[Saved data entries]
○ ○ ○ ○ ○ ○ ○

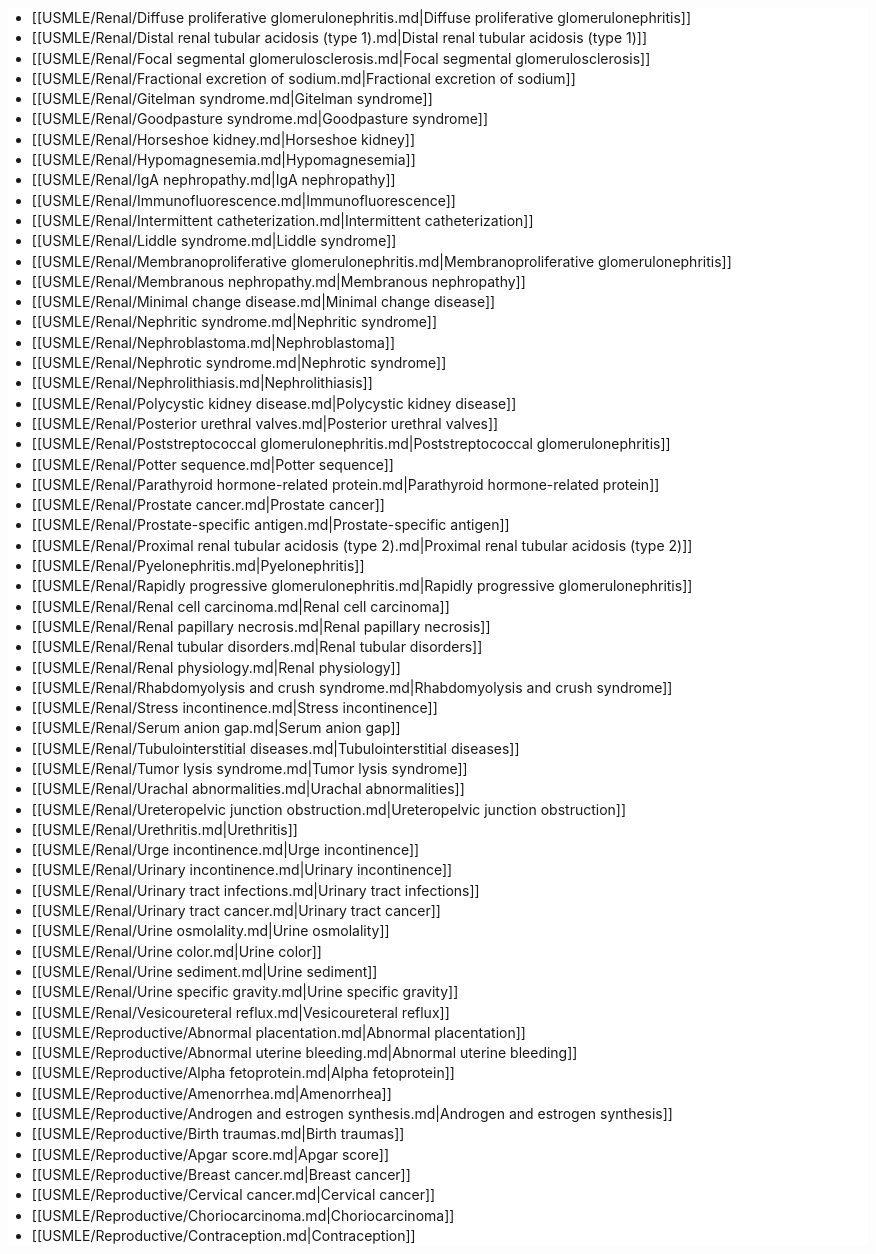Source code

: - [[USMLE/Renal/Diffuse proliferative glomerulonephritis.md|Diffuse proliferative glomerulonephritis]]
- [[USMLE/Renal/Distal renal tubular acidosis (type 1).md|Distal renal tubular acidosis (type 1)]]
- [[USMLE/Renal/Focal segmental glomerulosclerosis.md|Focal segmental glomerulosclerosis]]
- [[USMLE/Renal/Fractional excretion of sodium.md|Fractional excretion of sodium]]
- [[USMLE/Renal/Gitelman syndrome.md|Gitelman syndrome]]
- [[USMLE/Renal/Goodpasture syndrome.md|Goodpasture syndrome]]
- [[USMLE/Renal/Horseshoe kidney.md|Horseshoe kidney]]
- [[USMLE/Renal/Hypomagnesemia.md|Hypomagnesemia]]
- [[USMLE/Renal/IgA nephropathy.md|IgA nephropathy]]
- [[USMLE/Renal/Immunofluorescence.md|Immunofluorescence]]
- [[USMLE/Renal/Intermittent catheterization.md|Intermittent catheterization]]
- [[USMLE/Renal/Liddle syndrome.md|Liddle syndrome]]
- [[USMLE/Renal/Membranoproliferative glomerulonephritis.md|Membranoproliferative glomerulonephritis]]
- [[USMLE/Renal/Membranous nephropathy.md|Membranous nephropathy]]
- [[USMLE/Renal/Minimal change disease.md|Minimal change disease]]
- [[USMLE/Renal/Nephritic syndrome.md|Nephritic syndrome]]
- [[USMLE/Renal/Nephroblastoma.md|Nephroblastoma]]
- [[USMLE/Renal/Nephrotic syndrome.md|Nephrotic syndrome]]
- [[USMLE/Renal/Nephrolithiasis.md|Nephrolithiasis]]
- [[USMLE/Renal/Polycystic kidney disease.md|Polycystic kidney disease]]
- [[USMLE/Renal/Posterior urethral valves.md|Posterior urethral valves]]
- [[USMLE/Renal/Poststreptococcal glomerulonephritis.md|Poststreptococcal glomerulonephritis]]
- [[USMLE/Renal/Potter sequence.md|Potter sequence]]
- [[USMLE/Renal/Parathyroid hormone-related protein.md|Parathyroid hormone-related protein]]
- [[USMLE/Renal/Prostate cancer.md|Prostate cancer]]
- [[USMLE/Renal/Prostate-specific antigen.md|Prostate-specific antigen]]
- [[USMLE/Renal/Proximal renal tubular acidosis (type 2).md|Proximal renal tubular acidosis (type 2)]]
- [[USMLE/Renal/Pyelonephritis.md|Pyelonephritis]]
- [[USMLE/Renal/Rapidly progressive glomerulonephritis.md|Rapidly progressive glomerulonephritis]]
- [[USMLE/Renal/Renal cell carcinoma.md|Renal cell carcinoma]]
- [[USMLE/Renal/Renal papillary necrosis.md|Renal papillary necrosis]]
- [[USMLE/Renal/Renal tubular disorders.md|Renal tubular disorders]]
- [[USMLE/Renal/Renal physiology.md|Renal physiology]]
- [[USMLE/Renal/Rhabdomyolysis and crush syndrome.md|Rhabdomyolysis and crush syndrome]]
- [[USMLE/Renal/Stress incontinence.md|Stress incontinence]]
- [[USMLE/Renal/Serum anion gap.md|Serum anion gap]]
- [[USMLE/Renal/Tubulointerstitial diseases.md|Tubulointerstitial diseases]]
- [[USMLE/Renal/Tumor lysis syndrome.md|Tumor lysis syndrome]]
- [[USMLE/Renal/Urachal abnormalities.md|Urachal abnormalities]]
- [[USMLE/Renal/Ureteropelvic junction obstruction.md|Ureteropelvic junction obstruction]]
- [[USMLE/Renal/Urethritis.md|Urethritis]]
- [[USMLE/Renal/Urge incontinence.md|Urge incontinence]]
- [[USMLE/Renal/Urinary incontinence.md|Urinary incontinence]]
- [[USMLE/Renal/Urinary tract infections.md|Urinary tract infections]]
- [[USMLE/Renal/Urinary tract cancer.md|Urinary tract cancer]]
- [[USMLE/Renal/Urine osmolality.md|Urine osmolality]]
- [[USMLE/Renal/Urine color.md|Urine color]]
- [[USMLE/Renal/Urine sediment.md|Urine sediment]]
- [[USMLE/Renal/Urine specific gravity.md|Urine specific gravity]]
- [[USMLE/Renal/Vesicoureteral reflux.md|Vesicoureteral reflux]]
- [[USMLE/Reproductive/Abnormal placentation.md|Abnormal placentation]]
- [[USMLE/Reproductive/Abnormal uterine bleeding.md|Abnormal uterine bleeding]]
- [[USMLE/Reproductive/Alpha fetoprotein.md|Alpha fetoprotein]]
- [[USMLE/Reproductive/Amenorrhea.md|Amenorrhea]]
- [[USMLE/Reproductive/Androgen and estrogen synthesis.md|Androgen and estrogen synthesis]]
- [[USMLE/Reproductive/Birth traumas.md|Birth traumas]]
- [[USMLE/Reproductive/Apgar score.md|Apgar score]]
- [[USMLE/Reproductive/Breast cancer.md|Breast cancer]]
- [[USMLE/Reproductive/Cervical cancer.md|Cervical cancer]]
- [[USMLE/Reproductive/Choriocarcinoma.md|Choriocarcinoma]]
- [[USMLE/Reproductive/Contraception.md|Contraception]]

○ ○ ○ ○ ○ ○ ○

* [Work instructions]: Reproduce verbatim the lines above, from the line with "- [[USMLE/Renal/Horseshoe kidney.md|Horseshoe" through the line with "- [[USMLE/Renal/Intermittent catheterization.md|Intermittent".

* [Result of the exercise]:
- [[USMLE/Renal/Horseshoe kidney.md|Horseshoe kidney]]
- [[USMLE/Renal/Hypomagnesemia.md|Hypomagnesemia]]
- [[USMLE/Renal/IgA nephropathy.md|IgA nephropathy]]
- [[USMLE/Renal/Immunofluorescence.md|Immunofluorescence]]
- [[USMLE/Renal/Intermittent catheterization.md|Intermittent catheterization]]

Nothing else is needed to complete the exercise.